• TASK TO COMPLETE
Rewrite every line of text in the data below as a single numbered list, skipping any blank lines. Leave the pictures out of your answer.

Stored dataset items
....
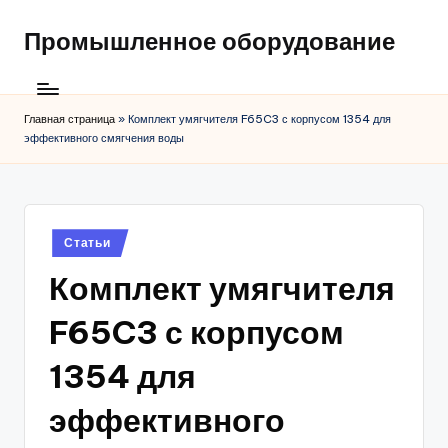
Промышленное оборудование
Главная страница
»
Комплект умягчителя F65C3 с корпусом 1354 для
эффективного смягчения воды
Posted
Статьи
in
Комплект умягчителя
F65C3 с корпусом
1354 для
эффективного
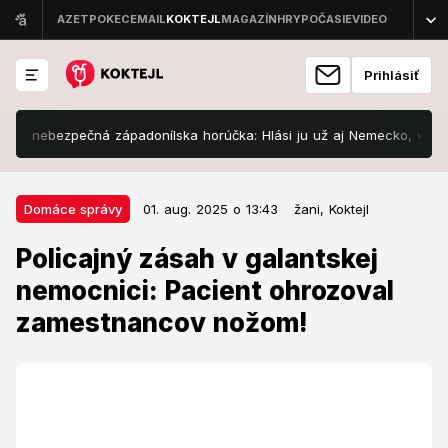
Prihlásiť
 nebezpečná západonílska horúčka: Hlási ju už aj Nemecko, väčšina ľud
01. aug. 2025 o 13:43
Domáce správy
Domáce správy
01. aug. 2025 o 13:43
žani,
Koktejl
Policajný zásah v galantskej
Policajný zásah v galantskej
nemocnici: Pacient ohrozoval
nemocnici: Pacient ohrozoval
zamestnancov nožom!
zamestnancov nožom!
Poplach v nemocnici.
....
• REPLY
1. Промышленное оборудование
2. Главная страница
3. »
4. Комплект умягчителя F65C3 с корпусом 1354 для
5. эффективного смягчения воды
6. Posted
7. Статьи
8. in
9. Комплект умягчителя
10. F65C3 с корпусом
11. 1354 для
12. эффективного
13. Prihlásiť
14.  nebezpečná západonílska horúčka: Hlási ju už aj Nemecko, väčšina ľud
15. 01. aug. 2025 o 13:43
16. Domáce správy
17. Domáce správy
18. 01. aug. 2025 o 13:43
19. žani,
20. Koktejl
21. Policajný zásah v galantskej
22. Policajný zásah v galantskej
23. nemocnici: Pacient ohrozoval
24. nemocnici: Pacient ohrozoval
25. zamestnancov nožom!
26. zamestnancov nožom!
27. Poplach v nemocnici.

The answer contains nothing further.